Today I want to talk all about a reliance on science.
One of the things I’ve noticed over the last couple of decades being in and around publishing, media, events, marketing and those sorts of areas, and certainly being a thinker on that topic since my master’s degree 22 years ago, is that we have evolved a reliance on science.
What I mean by that is that it is all about the numbers, it’s all about the stats, we’ve lost our intuitive sense and our intuitive way. We’ve lost that and I think we need to get it back. And some of us are, certainly I really try very hard.
I think we’re entering an age that I call the art of heart, where we are relearning to connect with intuition, to re-establish that gut feel, so that we don’t just rely on numbers. That comes from experience which creates knowledge, because that’s the difference between intuition and data, and information and knowledge really.
Ultimately it comes down to just winding back a bit.
What allows you to reconnect is the understanding that empathy is what customers want. Gary Vee said recently that the best marketing strategy in the world is four letters CARE.
I completely agree and and it’s empathy that tells prospects and customers that you’re human, that you’re authentic. It’s not possible to be human or authentic without demonstrating that you care.
One of the best ways we care, is by demonstrating understanding and sentiment.
People are reading us all the time, as a brand, as a company, when we’re talking to our clients they’re paying very close attention to what is superficial. But they’re also paying really close attention to what is beyond the superficial?
What is below the surface?
And so that empathy and that authenticity really has an impact.
It’s as Frank Zappa says (and I’ve quoted him many times)
“An algorithm can tell you a story, but it can’t tell you the whole story it just doesn’t have the eyebrows”
What Zappa meant, I can only assume, is that the reliance on science is dehumanising. And we have to get back to the art of heart, we have to focus on intuition and that part of our brain and self and soul that allows us to connect with a truth, a piece of knowledge that we know to be true, irrespective of whether the data supports it or not.
Sometimes in life the data tells you one thing and you have to make an opposite decision – that’s life.
Anyone who’s had a sat-nav, if you’ve ever been driving on sat-nav and it tells you to go the wrong way and you override it because you just know it’s the wrong way, that’s what I’m talking about.
There are plenty of examples of people driving into rivers because their sat-nav told them to, that’s a reliance on science.
That interplay between intuition and data, and information and knowledge is really really powerful.

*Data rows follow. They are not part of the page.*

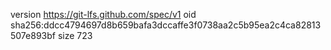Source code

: version https://git-lfs.github.com/spec/v1
oid sha256:ddcc4794697d8b659bafa3dccaffe3f0738aa2c5b95ea2c4ca82813507e893bf
size 723
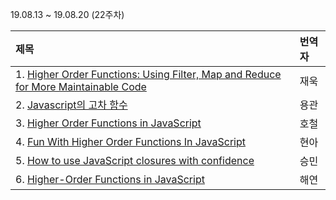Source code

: 19.08.13 ~ 19.08.20 (22주차)

|     제목     |    번역자    |
| :---------- | :--------- |
| 1. [Higher Order Functions: Using Filter, Map and Reduce for More Maintainable Code](https://www.freecodecamp.org/news/higher-order-functions-in-javascript-d9101f9cf528/) | 재욱 |
| 2. [Javascript의 고차 함수](https://github.com/Lee-hyuna/33-js-concepts-kr/wiki/higher-order-functions-in-javascript) | 용관 |
| 3. [Higher Order Functions in JavaScript](http://www.zsoltnagy.eu/higher-order-functions-in-javascript/) | 호철 |
| 4. [Fun With Higher Order Functions In JavaScript](https://github.com/Lee-hyuna/33-js-concepts-kr/wiki/Fun-With-Higher-Order-Functions-In-JavaScript) | 현아 |
| 5. [How to use JavaScript closures with confidence](https://hackernoon.com/how-to-use-javascript-closures-with-confidence-85cd1f841a6b) | 승민 |
| 6. [Higher-Order Functions in JavaScript](https://www.sitepoint.com/higher-order-functions-javascript/) | 해연 |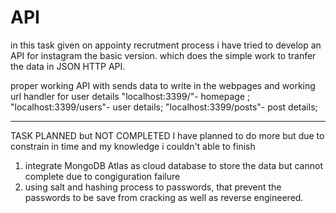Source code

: # API

in this task given on appointy recrutment process i have tried to develop an API for instagram the basic version. which does the simple work to tranfer the data in JSON HTTP API.

proper working API with sends data to write in the webpages and working url handler for user details 
          "localhost:3399/"- homepage ;
          "localhost:3399/users"- user details; 
          "localhost:3399/posts"- post details;
              
--------------------------------------------------------------------------------------------------------
TASK PLANNED but NOT COMPLETED 
I have planned to do more but due to constrain in time and my knowledge i couldn't able to finish
1) integrate MongoDB Atlas as cloud database to store the data but cannot complete due to congiguration failure 
2) using salt and hashing process to passwords, that prevent the passwords to be save from cracking as well as reverse engineered.

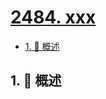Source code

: # [2484. xxx](https://github.com/Tdahuyou/TNotes.leetcode/tree/main/notes/2484.%20xxx)

<!-- region:toc -->

- [1. 📝 概述](#1--概述)

<!-- endregion:toc -->

## 1. 📝 概述
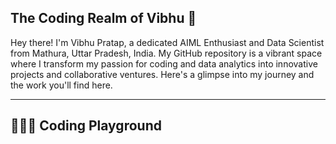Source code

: ## The Coding Realm of Vibhu 🌌
<p>
  Hey there! I'm Vibhu Pratap, a dedicated AIML Enthusiast and Data Scientist from Mathura, Uttar Pradesh, India. My GitHub repository is a vibrant space where I transform my passion for coding and data analytics into innovative projects and collaborative ventures. Here's a glimpse into my journey and the work you'll find here. 
</p>
<hr>
<h2> 👨🏻‍💻 Coding Playground </h2>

But the ultimate end point of moving away from a reliance on science and reintegrating the art of heart back into what we do, is a different approach when it comes to marketing.
The relevance to marketing is really clear for me;
It’s the difference between service and expectation.
Good marketing should serve its marketplace, and should add value to its marketplace.
The purpose of good marketing isn’t to sell. The purpose of good marketing is to inform your market, so that they want to buy.
There’s a very big difference there and it’s the difference between service and expectation.
The belief that marketing serves only to create prospects to close, ultimately is part of the problem. It leads to a reliance on science because we start focusing on funnels and conversion rates, and don’t get me wrong conversion is of course important, but it’s an endpoint not a start point.
Up until now, the last twenty years have been if anything, the demonstration of a reliance on science, statistics are everything. Because of the internet. Because of digital.
But it creates a hunting culture because we’re always seeing the prospect as statistics and as a result we’re not only dehumanising them, we’re dehumanising ourselves.
So there’s a rehumanising that’s going on in marketing, broadly around in business, in the world, all the way up to IBM, and massive companies. The reason for that is there is an understanding that prospects are smarter than that, they don’t want to be hunted.
So we have to re-engage the art of heart, our empathy, and our eyebrows.
We have to reestablish the dominance of service versus expectation.
It’s not our right to expect a client to convert just because we’ve got the marketing right.
It is our duty to serve our market and if they like us and if they find this valuable, they will come towards us, and they will tell us what they want to buy, what model, what colour, what make, what year, all the variables, because that’s what we do when we want to buy a car nowadays. We don’t go to a car showroom and say sell me a car, we go there and tell them exactly what we want, because we’ve done the research because the marketing worked.